Il 26/10/2016 13:27, Antoon Pardon ha scritto:
Op 26-10-16 om 12:22 schreef pozz:
Il 26/10/2016 09:13, pozz ha scritto:
[...]
When the user press Start button (the pressed handler is in the GUI
class):
self.comm_active = True
threading.Thread(target=self.comm_thread).start()
The backend thread is:
def comm_thread(self):
while self.comm_active:
self.device.get_status()
GLib.idle_add(self.polling_received)
time.sleep(1)
self.m.close()
[...]
Now I have some concerns even in using self.comm_active. It is a boolean
variable
accessed by the GUI thread (inside Start/Stop buttons handler) and backend
thread
(in the "while self.comm_active" instruction).
Is it safe to access this variable from two different threads?
Should I implement a safer and more complex mechanism? If yes, what mechanism?

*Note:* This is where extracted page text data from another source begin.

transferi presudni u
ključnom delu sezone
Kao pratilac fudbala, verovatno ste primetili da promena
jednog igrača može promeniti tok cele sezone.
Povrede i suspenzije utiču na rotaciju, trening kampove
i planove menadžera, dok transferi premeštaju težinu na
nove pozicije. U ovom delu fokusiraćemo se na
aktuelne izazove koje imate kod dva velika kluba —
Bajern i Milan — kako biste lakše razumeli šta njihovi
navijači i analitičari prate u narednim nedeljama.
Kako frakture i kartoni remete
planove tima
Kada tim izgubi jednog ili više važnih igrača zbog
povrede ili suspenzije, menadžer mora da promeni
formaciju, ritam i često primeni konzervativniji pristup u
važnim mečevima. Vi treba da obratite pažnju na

Accessing from multiple thread shouldn't be a problem. As long as you only
change
it in one thread.
I don't want to doubt what you have written, but... are you definitevely
sure? I tried to search for some authoritative documentation about this
topic, but I couldn't find any.
I have many years of experiece in embedded firmware written in C for
small microcontrollers, so I know the problems that could occur when a
variable is read in one ISR (interrupt service routine) and written in
the main loop (or viceversa).
ISR and main loop can be considered two threads. If the variable is
32-bits and the microcontroller can't write atomically (without any
interruption) a 32-bit variable, bad things could occur.
If the main loop is updating the variable from 0x01020304 to 0xA1A2A3A4
and the change happens on a byte basis, the ISR could access a
completely wrong value, for example 0x0102A3A4.
So the main question here is: does python *specification/standard*
guarantees atomic operations? If yes, what are they?